⟨

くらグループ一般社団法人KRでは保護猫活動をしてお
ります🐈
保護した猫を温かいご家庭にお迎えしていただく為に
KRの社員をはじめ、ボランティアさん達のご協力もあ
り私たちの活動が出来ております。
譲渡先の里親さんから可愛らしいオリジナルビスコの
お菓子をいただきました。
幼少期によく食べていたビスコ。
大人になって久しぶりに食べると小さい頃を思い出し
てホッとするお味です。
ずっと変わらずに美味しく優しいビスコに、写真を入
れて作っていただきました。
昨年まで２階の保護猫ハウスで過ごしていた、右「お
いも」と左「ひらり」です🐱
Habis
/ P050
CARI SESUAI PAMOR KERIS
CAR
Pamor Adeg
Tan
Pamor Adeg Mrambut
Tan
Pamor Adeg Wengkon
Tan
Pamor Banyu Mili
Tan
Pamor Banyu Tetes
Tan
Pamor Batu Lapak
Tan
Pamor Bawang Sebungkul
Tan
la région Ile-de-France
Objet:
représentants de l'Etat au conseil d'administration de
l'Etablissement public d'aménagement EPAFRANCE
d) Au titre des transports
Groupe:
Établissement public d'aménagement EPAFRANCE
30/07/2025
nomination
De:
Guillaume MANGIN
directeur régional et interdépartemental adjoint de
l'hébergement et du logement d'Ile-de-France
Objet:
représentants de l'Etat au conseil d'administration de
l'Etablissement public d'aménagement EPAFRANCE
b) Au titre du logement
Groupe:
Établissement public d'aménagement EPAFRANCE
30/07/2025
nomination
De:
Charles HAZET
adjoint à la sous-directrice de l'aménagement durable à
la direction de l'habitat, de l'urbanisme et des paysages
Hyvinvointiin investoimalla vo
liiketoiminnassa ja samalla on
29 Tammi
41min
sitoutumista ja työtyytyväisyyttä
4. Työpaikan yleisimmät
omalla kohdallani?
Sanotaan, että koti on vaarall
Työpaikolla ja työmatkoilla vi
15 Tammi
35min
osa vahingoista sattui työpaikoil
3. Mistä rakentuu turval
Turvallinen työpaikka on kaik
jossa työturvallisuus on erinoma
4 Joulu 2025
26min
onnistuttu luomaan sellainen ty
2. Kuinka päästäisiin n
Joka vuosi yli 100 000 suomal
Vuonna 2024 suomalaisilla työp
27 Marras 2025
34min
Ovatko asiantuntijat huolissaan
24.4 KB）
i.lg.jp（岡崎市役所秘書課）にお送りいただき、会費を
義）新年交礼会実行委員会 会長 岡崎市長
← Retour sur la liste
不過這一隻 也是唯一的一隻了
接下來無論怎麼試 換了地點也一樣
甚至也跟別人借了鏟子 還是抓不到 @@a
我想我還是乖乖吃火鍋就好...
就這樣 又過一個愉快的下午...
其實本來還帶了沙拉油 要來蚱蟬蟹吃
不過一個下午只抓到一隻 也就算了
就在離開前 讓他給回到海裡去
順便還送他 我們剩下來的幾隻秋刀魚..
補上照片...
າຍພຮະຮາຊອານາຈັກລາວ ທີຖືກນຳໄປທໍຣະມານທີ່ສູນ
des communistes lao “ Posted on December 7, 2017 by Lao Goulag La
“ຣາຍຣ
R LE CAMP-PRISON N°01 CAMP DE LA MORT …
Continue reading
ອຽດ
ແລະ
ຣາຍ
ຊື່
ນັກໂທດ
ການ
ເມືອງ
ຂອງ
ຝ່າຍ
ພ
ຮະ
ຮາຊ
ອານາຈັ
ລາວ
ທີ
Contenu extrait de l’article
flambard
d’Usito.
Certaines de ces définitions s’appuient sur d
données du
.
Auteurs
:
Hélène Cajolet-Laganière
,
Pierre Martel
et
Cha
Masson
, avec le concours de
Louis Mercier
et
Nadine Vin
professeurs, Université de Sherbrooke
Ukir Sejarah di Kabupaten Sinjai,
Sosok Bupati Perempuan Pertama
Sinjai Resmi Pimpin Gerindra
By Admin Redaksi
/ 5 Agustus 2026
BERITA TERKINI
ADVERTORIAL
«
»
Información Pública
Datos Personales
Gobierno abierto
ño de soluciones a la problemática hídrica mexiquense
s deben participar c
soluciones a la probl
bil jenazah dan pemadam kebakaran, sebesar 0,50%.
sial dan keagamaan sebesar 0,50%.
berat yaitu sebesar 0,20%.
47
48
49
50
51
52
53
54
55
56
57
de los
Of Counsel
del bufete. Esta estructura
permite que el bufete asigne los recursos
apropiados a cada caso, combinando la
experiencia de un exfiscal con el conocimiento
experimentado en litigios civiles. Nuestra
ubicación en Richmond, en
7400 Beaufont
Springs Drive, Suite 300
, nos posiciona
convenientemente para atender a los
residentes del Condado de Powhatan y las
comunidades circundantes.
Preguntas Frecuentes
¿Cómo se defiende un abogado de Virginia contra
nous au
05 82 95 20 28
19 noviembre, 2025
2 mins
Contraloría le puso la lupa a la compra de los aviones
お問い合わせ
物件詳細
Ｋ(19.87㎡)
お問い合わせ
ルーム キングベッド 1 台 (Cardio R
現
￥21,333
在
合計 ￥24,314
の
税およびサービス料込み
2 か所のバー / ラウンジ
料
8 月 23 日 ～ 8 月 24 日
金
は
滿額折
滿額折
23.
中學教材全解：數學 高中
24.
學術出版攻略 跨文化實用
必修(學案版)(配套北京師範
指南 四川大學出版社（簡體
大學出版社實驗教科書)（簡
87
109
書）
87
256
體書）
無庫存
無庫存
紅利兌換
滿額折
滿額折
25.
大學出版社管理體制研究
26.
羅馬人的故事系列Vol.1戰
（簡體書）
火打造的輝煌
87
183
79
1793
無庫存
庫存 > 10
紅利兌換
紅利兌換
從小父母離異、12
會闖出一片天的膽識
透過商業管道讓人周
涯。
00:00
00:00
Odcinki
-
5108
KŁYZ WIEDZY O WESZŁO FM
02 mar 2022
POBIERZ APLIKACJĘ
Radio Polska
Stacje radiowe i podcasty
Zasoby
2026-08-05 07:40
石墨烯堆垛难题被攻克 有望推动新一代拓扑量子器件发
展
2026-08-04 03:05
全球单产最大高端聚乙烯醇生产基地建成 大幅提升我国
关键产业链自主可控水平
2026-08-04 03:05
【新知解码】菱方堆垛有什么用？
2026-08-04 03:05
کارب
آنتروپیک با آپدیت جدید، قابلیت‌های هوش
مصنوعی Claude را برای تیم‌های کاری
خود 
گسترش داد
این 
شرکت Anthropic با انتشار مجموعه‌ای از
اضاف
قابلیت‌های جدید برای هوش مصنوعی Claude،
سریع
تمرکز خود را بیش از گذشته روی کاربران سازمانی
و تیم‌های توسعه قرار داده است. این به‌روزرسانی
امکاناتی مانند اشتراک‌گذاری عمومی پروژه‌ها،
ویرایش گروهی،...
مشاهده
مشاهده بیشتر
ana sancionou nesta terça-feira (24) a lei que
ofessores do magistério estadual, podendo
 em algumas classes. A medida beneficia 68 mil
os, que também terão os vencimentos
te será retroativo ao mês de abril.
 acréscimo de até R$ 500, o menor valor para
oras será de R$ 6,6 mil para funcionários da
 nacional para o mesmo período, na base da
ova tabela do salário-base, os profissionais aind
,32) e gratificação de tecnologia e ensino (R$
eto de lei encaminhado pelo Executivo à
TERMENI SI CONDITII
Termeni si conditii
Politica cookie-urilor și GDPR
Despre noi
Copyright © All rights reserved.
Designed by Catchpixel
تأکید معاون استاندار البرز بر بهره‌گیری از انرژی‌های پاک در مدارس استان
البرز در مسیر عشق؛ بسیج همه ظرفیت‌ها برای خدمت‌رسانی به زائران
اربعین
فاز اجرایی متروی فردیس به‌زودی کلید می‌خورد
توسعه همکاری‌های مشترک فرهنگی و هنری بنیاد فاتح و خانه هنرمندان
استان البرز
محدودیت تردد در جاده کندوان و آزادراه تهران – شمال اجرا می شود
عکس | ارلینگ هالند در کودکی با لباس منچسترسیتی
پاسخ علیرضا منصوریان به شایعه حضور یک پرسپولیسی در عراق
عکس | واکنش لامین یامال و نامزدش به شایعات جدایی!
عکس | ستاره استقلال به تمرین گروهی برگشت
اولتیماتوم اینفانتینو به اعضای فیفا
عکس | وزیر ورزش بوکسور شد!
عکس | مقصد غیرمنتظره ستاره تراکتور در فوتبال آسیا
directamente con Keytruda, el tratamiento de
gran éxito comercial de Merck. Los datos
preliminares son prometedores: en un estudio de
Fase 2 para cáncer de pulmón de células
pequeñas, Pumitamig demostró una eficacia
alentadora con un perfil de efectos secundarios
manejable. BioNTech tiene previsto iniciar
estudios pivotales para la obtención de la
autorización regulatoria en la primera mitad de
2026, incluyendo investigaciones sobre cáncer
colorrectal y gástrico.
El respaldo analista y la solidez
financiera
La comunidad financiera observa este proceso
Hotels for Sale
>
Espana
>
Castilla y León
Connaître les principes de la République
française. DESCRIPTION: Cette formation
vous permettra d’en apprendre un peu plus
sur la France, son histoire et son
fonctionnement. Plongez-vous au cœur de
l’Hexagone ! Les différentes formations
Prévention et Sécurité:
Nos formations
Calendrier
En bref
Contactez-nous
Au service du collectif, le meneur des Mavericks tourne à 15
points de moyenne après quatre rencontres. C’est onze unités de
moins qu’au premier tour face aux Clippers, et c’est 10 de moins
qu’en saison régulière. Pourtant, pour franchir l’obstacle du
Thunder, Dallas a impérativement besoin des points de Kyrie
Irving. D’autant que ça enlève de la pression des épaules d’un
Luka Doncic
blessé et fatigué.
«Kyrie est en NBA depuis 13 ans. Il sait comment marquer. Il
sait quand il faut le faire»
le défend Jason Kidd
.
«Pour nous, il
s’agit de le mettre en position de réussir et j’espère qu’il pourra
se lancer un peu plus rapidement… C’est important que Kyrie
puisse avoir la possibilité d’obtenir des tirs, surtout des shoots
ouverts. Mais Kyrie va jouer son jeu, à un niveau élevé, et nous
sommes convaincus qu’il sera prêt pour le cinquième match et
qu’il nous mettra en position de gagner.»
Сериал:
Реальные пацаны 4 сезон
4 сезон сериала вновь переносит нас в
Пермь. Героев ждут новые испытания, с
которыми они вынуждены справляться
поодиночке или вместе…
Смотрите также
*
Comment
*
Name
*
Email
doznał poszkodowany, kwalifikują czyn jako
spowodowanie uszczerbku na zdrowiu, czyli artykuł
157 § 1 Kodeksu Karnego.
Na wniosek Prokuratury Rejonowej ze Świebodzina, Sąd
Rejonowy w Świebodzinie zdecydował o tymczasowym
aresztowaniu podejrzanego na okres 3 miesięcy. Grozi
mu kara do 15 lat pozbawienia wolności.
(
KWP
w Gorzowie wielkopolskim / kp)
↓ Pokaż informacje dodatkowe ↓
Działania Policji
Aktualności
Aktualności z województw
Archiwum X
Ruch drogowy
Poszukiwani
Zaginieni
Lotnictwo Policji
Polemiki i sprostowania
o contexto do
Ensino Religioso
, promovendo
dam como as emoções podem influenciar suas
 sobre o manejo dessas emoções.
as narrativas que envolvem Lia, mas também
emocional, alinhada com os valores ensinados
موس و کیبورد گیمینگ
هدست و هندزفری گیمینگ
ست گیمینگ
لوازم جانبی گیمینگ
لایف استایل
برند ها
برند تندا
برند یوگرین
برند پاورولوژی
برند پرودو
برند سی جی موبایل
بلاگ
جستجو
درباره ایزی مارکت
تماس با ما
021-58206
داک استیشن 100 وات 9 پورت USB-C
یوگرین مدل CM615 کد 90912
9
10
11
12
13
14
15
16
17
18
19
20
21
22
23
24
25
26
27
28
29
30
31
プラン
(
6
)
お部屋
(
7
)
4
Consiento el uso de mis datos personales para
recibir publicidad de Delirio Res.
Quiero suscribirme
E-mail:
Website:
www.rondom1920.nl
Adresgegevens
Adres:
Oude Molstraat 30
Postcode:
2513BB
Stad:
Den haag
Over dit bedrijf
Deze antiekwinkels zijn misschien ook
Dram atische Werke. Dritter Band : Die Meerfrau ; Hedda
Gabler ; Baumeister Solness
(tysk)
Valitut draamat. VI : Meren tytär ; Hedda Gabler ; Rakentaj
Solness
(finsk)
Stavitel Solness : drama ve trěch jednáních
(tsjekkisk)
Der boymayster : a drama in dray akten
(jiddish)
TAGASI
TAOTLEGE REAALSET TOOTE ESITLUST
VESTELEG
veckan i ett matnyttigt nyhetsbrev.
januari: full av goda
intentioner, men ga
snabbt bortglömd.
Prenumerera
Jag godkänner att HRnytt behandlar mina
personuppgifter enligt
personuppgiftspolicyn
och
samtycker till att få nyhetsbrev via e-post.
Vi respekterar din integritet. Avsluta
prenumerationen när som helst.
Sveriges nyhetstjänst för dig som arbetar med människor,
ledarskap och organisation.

⟩

Reproduce each line of the records in which the word "base" appears.

 nacional para o mesmo período, na base da
ova tabela do salário-base, os profissionais aind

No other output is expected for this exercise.